The ministry makes good use of the church’s space to fill a need, she said. “You want, as a church, to reach out to the community.”
Sherman helped launch Family Promise in Palm Beach County after discovering it didn’t have a homeless shelter, yet had more residents than Rhode Island. “People would come to our door at the church who were homeless, and you’d try to help them. There was just a glaring gap of both need and lack of services.”
The Family Promise network is helping to meet that need. Since 2008, according to a report to the network’s annual meeting in January, “Family Promise provided over 10,000 ‘bed nights,’ 30,000 meals and 83,000 volunteer hours from 1,100 dedicated volunteers. A paid staff of three, aided by ‘expert’ volunteers, mentors and participating congregations, helped families improve parenting and budgeting skills while finding training, jobs, housing, child care and transportation. With program graduates now numbering 180 adults and children, Family Promise has achieved an enviable success rate of nearly 85 percent, slightly higher than the national Family Promise organization’s 80 percent average.”

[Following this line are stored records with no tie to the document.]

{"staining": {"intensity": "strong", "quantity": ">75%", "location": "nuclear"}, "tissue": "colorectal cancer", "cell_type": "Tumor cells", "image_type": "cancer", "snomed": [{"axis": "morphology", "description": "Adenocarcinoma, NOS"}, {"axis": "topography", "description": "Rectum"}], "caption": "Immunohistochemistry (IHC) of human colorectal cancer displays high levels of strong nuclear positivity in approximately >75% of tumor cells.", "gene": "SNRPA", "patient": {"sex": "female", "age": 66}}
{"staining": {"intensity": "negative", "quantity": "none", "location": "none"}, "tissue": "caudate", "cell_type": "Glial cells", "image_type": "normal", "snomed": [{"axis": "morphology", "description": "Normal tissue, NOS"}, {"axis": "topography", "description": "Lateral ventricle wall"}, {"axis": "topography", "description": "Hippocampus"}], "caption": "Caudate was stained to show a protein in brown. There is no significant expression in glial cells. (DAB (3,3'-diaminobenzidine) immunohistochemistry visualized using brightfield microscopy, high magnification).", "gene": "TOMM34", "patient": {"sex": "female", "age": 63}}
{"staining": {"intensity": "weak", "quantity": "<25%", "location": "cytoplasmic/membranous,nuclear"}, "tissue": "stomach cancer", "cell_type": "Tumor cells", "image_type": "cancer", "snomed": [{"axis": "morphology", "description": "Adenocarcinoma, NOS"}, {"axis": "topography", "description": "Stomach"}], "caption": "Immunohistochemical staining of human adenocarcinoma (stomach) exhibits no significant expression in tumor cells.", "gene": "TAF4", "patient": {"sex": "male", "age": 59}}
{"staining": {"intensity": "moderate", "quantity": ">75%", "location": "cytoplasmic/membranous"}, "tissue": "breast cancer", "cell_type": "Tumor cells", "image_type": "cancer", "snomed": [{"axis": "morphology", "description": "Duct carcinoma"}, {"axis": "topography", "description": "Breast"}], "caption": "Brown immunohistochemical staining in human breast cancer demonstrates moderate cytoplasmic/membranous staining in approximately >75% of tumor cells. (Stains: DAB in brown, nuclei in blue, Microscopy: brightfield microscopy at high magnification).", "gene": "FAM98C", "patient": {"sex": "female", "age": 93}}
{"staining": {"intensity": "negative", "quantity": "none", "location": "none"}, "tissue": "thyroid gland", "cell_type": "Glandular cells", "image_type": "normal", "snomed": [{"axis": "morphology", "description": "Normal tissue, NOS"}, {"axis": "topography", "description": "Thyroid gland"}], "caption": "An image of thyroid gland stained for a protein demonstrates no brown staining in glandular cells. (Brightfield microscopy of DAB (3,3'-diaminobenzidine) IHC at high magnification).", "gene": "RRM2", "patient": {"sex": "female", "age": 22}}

Noted Sherman, “It takes a village of congregations to move a homeless family from homelessness to stability, and it’s really connecting all the services.”
And it takes a lot of volunteers.
At St. Gregory’s, more than 100 volunteers help out throughout the year, Sherman said. “Normally it takes about 75 to do a hosting week, when you add up all the jobs of cooking, overnight hosting, greeting, getting the bed linens washed.”
The average family stayed with Family Promise congregations for nine weeks last year, Olson said.
In Bozeman, Montana, St. James Episcopal Church was the first to sign up to become a host parish with Family Promise of Gallatin Valley, thanks to the impetus of network “founding mother” Deacon Roxanne Klingensmith. “I had been long yearning for us to do something about the homeless in Bozeman. The homeless in Bozeman are still quite invisible.”
It took 18 months to get organized, from recruiting congregations to raising funds and training volunteers, she said.
From its launch in 2006 to April 2013, the interfaith network sheltered almost 100 families, according to its website. Twelve host congregations and 11 partner congregations participate, and 1,500 volunteers have completed a two-hour training required to provide direct guest services.
The idea of helping homeless families particularly attracted people, Klingensmith said. “The reason we knew it would work was because it involved children. When you talk about homeless children, that gets people’s attention.”
St. James hosts families in its former rectory about nine times a year. The families “love it because it’s a home setting and has bedrooms and two full baths and a kitchen and a dining room,” Klingensmith said.
“As far as the congregation, what it’s meant is that they get to be involved up close,” she said. “I think what they do is live out the gospel.”
“This gave them an opportunity to really … bring the love of Christ to people.”
— Sharon Sheridan is an ENS correspondent.